Questo è il primo album con cui mi sto anche divertendo nel processo. Ma è un lavoro da fare su se stessi, sulle proprie paure, sulla propria ansia, un lavoro che vorrò fare in futuro con i concerti, cioè bisogna imparare a divertirsi facendo le cose fatte bene. I tedeschi hanno inventato il verbo su Chiellini, Chiellinigkeit, è proprio questo. Adesso ci sto riuscendo, ma si parte da una maggiore tranquillità, da un cambiamento di team e dall’avere iniziato un percorso in cui crediamo tanto, perché ci sembra quello giusto.

 

A proposito di riferimenti e citazioni, questo album ne è ricco, così come i precedenti. Quali sono oggi i tuoi riferimenti? Partendo da David Foster Wallace, che a quanto so ti ha dato tanto
È vero. Ho letto ‎”Infinite Jest” durante la quarantena ed è stata una delle migliori scelte della mia vita. Wallace adesso è quello che è stato Eminem dai 16 ai 23 anni. Poi ultimamente sono fissato con William T. Vollmann, uno scrittore con una storia personale molto tragica che ha un modo di scrivere assolutamente coraggioso, da reporter. Immagina che da qui prendo quindici autobus, vado nel posto più pericoloso che mi viene in mente, mi siedo su uno scalino con un taccuino e chiedo alle persone “perché sei povero?”. Ha questo modo di buttarsi nelle cose molto interessante e sto leggendo un libro che lo riguarda, che racchiude diverse storie. Lui ha convissuto per un periodo con i naziskin di Philadelphia, chiedendogli il permesso di pubblicare, oppure c’è un racconto sui malati terminali di Hiv, un altro su Nabucodonosor, totalmente fantastico perché lui è appassionato di storia. Molto interessante.

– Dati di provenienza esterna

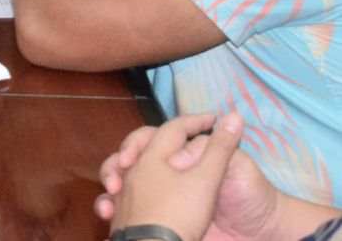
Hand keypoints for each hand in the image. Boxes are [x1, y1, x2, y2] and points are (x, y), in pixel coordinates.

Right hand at [97, 113, 262, 240]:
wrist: (259, 233)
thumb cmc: (250, 196)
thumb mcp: (237, 167)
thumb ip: (210, 150)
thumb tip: (175, 154)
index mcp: (186, 154)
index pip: (153, 137)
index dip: (136, 142)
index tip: (129, 157)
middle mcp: (169, 170)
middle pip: (131, 157)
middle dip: (116, 164)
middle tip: (116, 181)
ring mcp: (161, 194)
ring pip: (123, 180)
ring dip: (111, 182)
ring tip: (110, 195)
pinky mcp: (159, 217)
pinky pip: (127, 208)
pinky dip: (111, 206)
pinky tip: (108, 212)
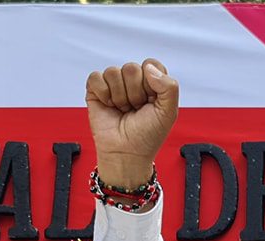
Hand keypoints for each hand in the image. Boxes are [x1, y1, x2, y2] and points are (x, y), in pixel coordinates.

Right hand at [85, 59, 178, 190]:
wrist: (127, 153)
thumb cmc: (148, 135)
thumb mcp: (169, 112)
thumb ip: (169, 86)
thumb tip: (149, 68)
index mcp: (151, 82)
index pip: (150, 64)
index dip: (151, 83)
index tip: (151, 101)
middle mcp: (133, 81)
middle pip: (131, 68)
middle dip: (135, 93)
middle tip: (135, 109)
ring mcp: (114, 85)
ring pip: (113, 72)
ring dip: (120, 97)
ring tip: (123, 110)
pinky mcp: (96, 90)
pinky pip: (96, 77)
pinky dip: (103, 93)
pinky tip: (109, 106)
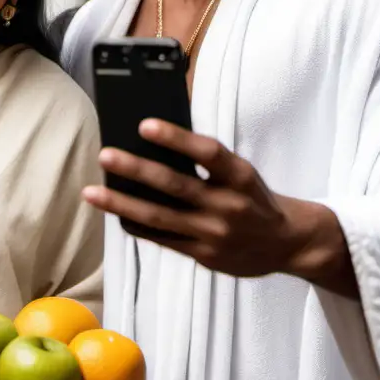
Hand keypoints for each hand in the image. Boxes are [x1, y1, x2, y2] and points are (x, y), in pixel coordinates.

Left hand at [82, 119, 354, 292]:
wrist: (288, 244)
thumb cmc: (253, 198)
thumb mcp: (241, 174)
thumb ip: (206, 163)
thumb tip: (154, 146)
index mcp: (240, 176)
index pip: (207, 152)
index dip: (176, 138)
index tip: (145, 124)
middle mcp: (228, 205)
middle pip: (175, 185)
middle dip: (136, 169)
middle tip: (105, 154)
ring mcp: (214, 233)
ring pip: (159, 218)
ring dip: (121, 203)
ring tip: (92, 192)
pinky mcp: (203, 255)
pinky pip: (161, 239)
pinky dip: (135, 224)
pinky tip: (114, 213)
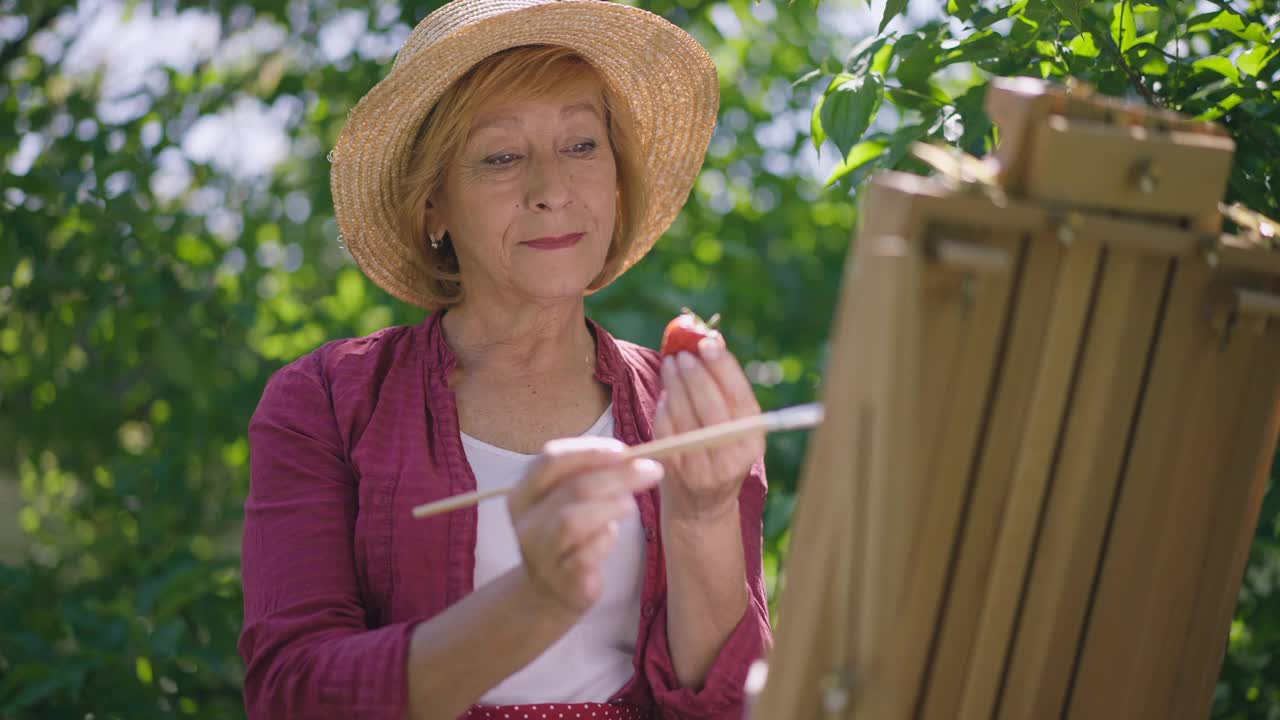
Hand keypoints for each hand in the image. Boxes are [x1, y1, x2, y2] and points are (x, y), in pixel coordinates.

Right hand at [506, 437, 663, 615]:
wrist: (550, 591)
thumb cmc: (567, 534)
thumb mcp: (568, 500)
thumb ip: (590, 475)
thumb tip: (632, 456)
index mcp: (524, 494)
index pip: (550, 460)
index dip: (588, 450)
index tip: (623, 450)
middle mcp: (526, 523)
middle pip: (572, 488)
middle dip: (617, 475)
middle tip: (650, 469)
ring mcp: (541, 554)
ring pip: (573, 521)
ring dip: (610, 506)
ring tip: (630, 504)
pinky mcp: (563, 580)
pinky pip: (585, 555)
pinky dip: (605, 539)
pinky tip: (613, 533)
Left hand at [653, 332, 763, 523]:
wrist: (701, 505)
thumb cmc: (718, 450)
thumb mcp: (733, 425)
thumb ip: (725, 389)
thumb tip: (710, 338)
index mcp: (753, 439)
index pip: (739, 396)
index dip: (722, 366)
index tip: (707, 341)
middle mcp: (732, 456)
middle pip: (710, 404)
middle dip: (693, 373)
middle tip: (681, 353)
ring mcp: (703, 467)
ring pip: (684, 414)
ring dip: (674, 384)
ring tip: (670, 365)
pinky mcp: (676, 471)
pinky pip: (666, 430)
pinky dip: (664, 408)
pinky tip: (665, 396)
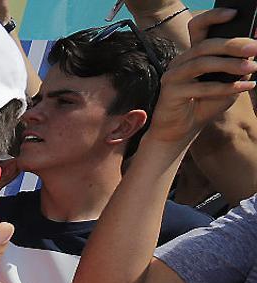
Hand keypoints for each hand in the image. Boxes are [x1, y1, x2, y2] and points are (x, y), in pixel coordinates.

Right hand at [145, 9, 256, 148]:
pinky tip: (245, 87)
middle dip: (232, 44)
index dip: (213, 17)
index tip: (235, 14)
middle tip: (254, 48)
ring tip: (251, 68)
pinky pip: (201, 87)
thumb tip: (254, 48)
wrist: (181, 131)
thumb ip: (239, 66)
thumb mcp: (228, 82)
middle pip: (205, 45)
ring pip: (202, 63)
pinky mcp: (170, 93)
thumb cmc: (204, 104)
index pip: (198, 27)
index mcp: (193, 54)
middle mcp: (180, 61)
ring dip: (229, 64)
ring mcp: (173, 76)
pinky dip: (225, 87)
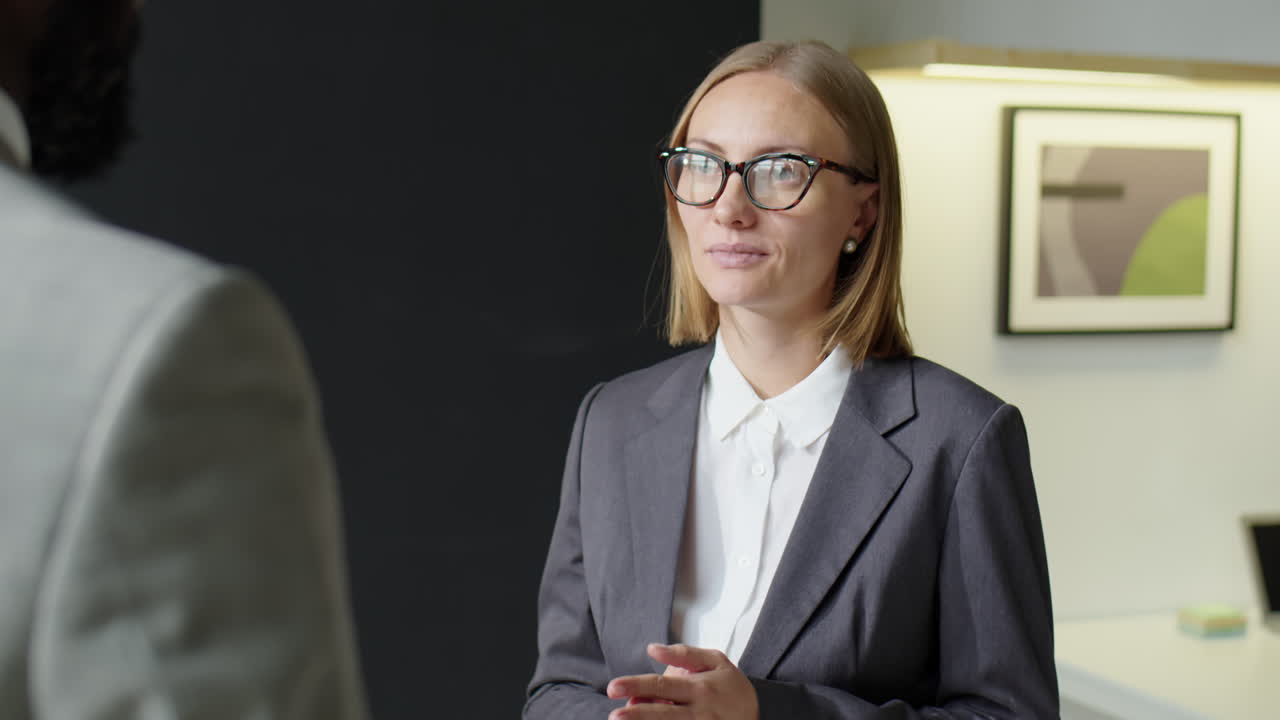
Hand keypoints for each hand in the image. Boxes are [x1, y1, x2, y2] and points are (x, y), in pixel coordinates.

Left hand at [606, 643, 758, 719]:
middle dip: (637, 715)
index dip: (636, 685)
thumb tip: (653, 649)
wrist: (762, 711)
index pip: (662, 685)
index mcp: (699, 687)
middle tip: (614, 715)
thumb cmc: (732, 685)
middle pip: (663, 714)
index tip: (613, 687)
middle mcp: (699, 711)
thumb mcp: (715, 660)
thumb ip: (683, 654)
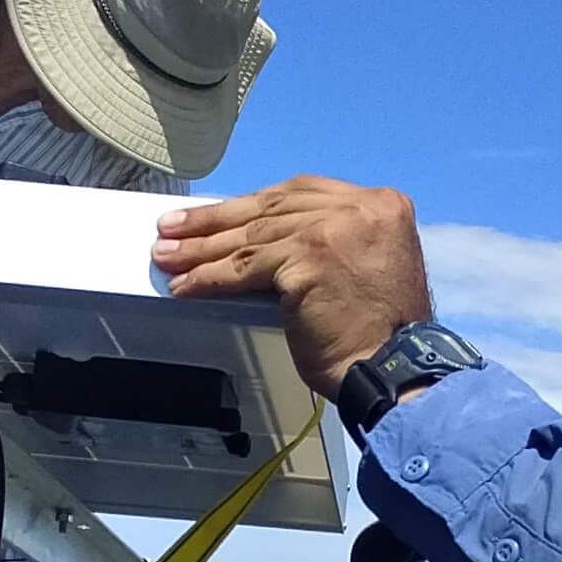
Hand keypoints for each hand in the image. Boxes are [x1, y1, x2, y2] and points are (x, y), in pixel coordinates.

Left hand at [153, 176, 434, 397]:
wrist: (395, 368)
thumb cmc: (378, 335)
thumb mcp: (362, 269)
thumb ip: (328, 243)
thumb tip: (261, 244)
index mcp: (381, 204)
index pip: (302, 193)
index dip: (254, 204)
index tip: (218, 214)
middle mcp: (360, 208)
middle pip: (272, 207)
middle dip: (216, 220)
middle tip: (173, 228)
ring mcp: (333, 229)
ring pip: (253, 237)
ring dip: (203, 250)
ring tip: (166, 257)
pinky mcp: (308, 257)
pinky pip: (246, 267)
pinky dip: (210, 278)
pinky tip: (186, 286)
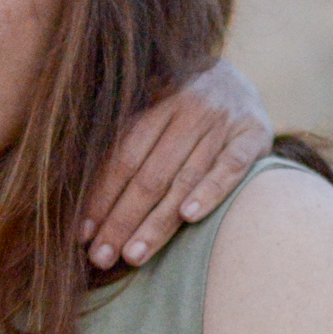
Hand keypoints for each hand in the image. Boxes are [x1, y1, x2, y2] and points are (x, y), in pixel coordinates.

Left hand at [81, 58, 270, 270]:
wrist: (242, 76)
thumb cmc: (185, 103)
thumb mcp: (154, 103)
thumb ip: (128, 138)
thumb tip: (78, 188)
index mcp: (158, 102)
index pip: (123, 157)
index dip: (101, 197)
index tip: (82, 234)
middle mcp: (190, 109)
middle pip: (149, 174)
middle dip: (122, 220)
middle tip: (101, 257)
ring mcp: (223, 122)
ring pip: (185, 178)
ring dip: (158, 221)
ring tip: (134, 255)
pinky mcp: (254, 135)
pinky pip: (231, 167)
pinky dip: (211, 191)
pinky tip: (189, 217)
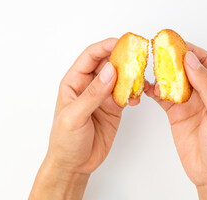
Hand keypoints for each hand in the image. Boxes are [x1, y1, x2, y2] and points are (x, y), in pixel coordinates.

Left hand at [29, 38, 138, 199]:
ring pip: (120, 77)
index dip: (106, 47)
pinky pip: (127, 94)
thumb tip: (111, 70)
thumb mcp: (76, 115)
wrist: (75, 164)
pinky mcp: (114, 107)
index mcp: (74, 81)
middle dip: (123, 58)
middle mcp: (90, 85)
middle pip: (108, 63)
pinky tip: (136, 99)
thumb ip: (94, 93)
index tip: (122, 42)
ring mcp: (103, 96)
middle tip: (138, 56)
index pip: (91, 56)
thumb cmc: (65, 140)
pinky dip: (134, 93)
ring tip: (140, 78)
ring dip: (131, 76)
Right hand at [144, 43, 206, 198]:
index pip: (204, 61)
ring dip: (162, 73)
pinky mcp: (176, 114)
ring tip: (149, 67)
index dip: (189, 50)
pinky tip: (147, 87)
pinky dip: (154, 90)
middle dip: (172, 58)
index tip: (173, 42)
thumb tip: (191, 61)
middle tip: (157, 51)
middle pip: (186, 68)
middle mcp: (205, 93)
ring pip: (173, 81)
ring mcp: (189, 103)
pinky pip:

Invece dagli artisti con cui hai collaborato in questo album, da Ghemon a J-Ax, sei riuscito a trarre degli insegnamenti?
Tantissimi! Anche SVM e l’atmosfera che è riuscita a dare al pezzo. È come se ogni artista avesse aggiunto un tassello e mi avesse aiutato a raccontarmi in maniera ancora più spontanea e personale.

Nel brano con J-Ax ho notato che hai voluto riprendere una sua vecchia canzone, “Generazione Zero”
Sono fissato con quella canzone, una di quelle che mi ha proprio fatto scuola, un po’ come “Eroe” di Caparezza. Così si fa un brano rap, un pezzo che parla di qualcosa.

 

 

È una coincidenza il fatto che questo album arrivi dopo un periodo di lockdown oppure sei riuscito a fare un lavoro diverso anche aiutato dal contesto?
Non me la sento di dire che una tragedia mondiale possa essere di aiuto. Però voglio dire che durante la pandemia io non ho buttato un giorno, non è stato un periodo di stallo ma con il mio team abbiamo fatto un lavoro sotto la superficie che sta venendo fuori adesso. Ed è il motivo per cui ora ci sentiamo così solidi.
Se uno ha lavorato così tanto in questa situazione, anche l’ipotesi di una riapertura, del futuro, non fa paura. Siamo strutturati, siamo pronti, abbiamo tanta voglia di fare e tanto da prendere.

Ultima domanda, un rito della nostra rubrica: cosa significa per te la musica?
Non lo so, potrei dare una risposta provocatoria. Io non sono il più grande conoscitore di musica, eppure ho tantissime passioni. Il mio problema con la musica è che ci sono talmente dentro che il suo usufruire mi è stato un po’ rovinato. È quello che piano piano mi accadrà con il cinema, perché qualsiasi cosa mi fa pensare che posso farla anche io, che posso farla meglio, che posso copiare o segnare qualcosa. Come direbbe Wallace: “Cos’è l’acqua?” dice il pesce. Sei in mezzo all’acqua e non ti rendi conto di starci. Io con la musica mi sento così. Amo molto la moda perché ci sto fuori, o il cinema finché non vedrò troppi film, ma magari scriverò una sceneggiatura. È il mio modo di avere a che fare con le cose, un po’ malato e un po’ di grande passione.